Rice Science in the Digital Age
IRRI books move from dusty shelves to the virtual library. Need a book? Google it.
From its huge volume of research results on rice and rice-related subject matter, the International Rice Research Institute (IRRI) has, for nearly 50 years, generated and disseminated knowledge and technology as public goods to rice farmers via its partners in the developing and developed world.
Since 1962 (when IRRI began publishing), the Institute has produced some 500 scientific titles encompassing around 100,000 printed pages, in the form of monographs, workshop proceedings, field guides, and manuals. “These books have always been distributed for free or at minimal cost to our partners in the developing countries primarily through their institutional libraries,” says Gene Hettel, head of IRRI’s Communication and Publications Services (CPS). “Many titles are published solely by IRRI; some are co-published with reputable science publishers, such as World Scientific, Elsevier, Wiley, Kluwer, CABI, and others.”
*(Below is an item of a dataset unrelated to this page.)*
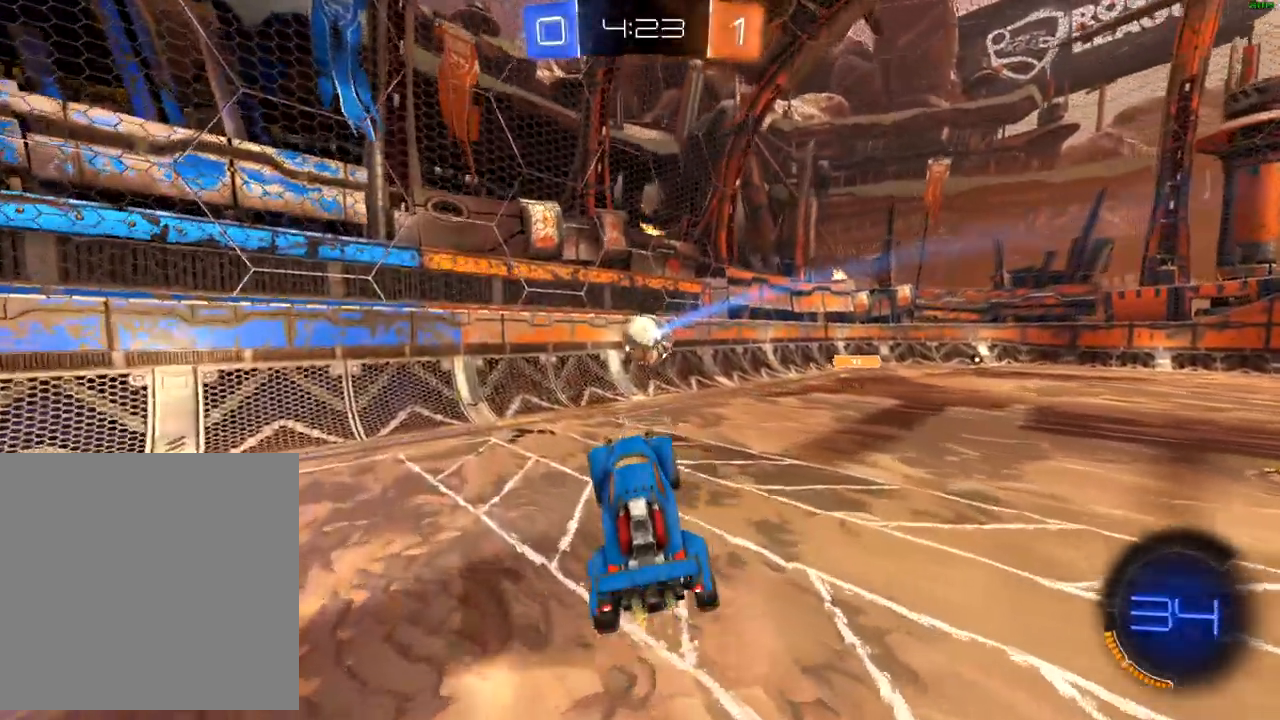
{"dt_ms": 500, "buttons": ["B", "X", "R2"], "left_stick": "center", "right_stick": "center", "events": [[150, "B", "down"], [150, "left_stick", "down-left"], [267, "left_stick", "center"], [500, "X", "down"]]}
For a time during the 1980s into the 1990s, IRRI was undoubtedly the largest publisher of scientific books in the Philippines, according to Tom Hargrove, CPS head during those days and most recently coordinator of the Information and Communications Unit at the International (enter for Soil Fertility and Agricultural Development in Muscle, Shoals, Alabama, USA. “We published 18 to 25 books annually back then,” he says. “By 1990, at least 130 editions of 33 books (particularly field guides and manuals) had been published by collaborating publishers in 29 countries and in 42 languages. The linchpin among these, A Farmer’s Primer on Growing Rice (42 languages including 10 Philippine dialects), was easily the world’s most widely published agricultural book.”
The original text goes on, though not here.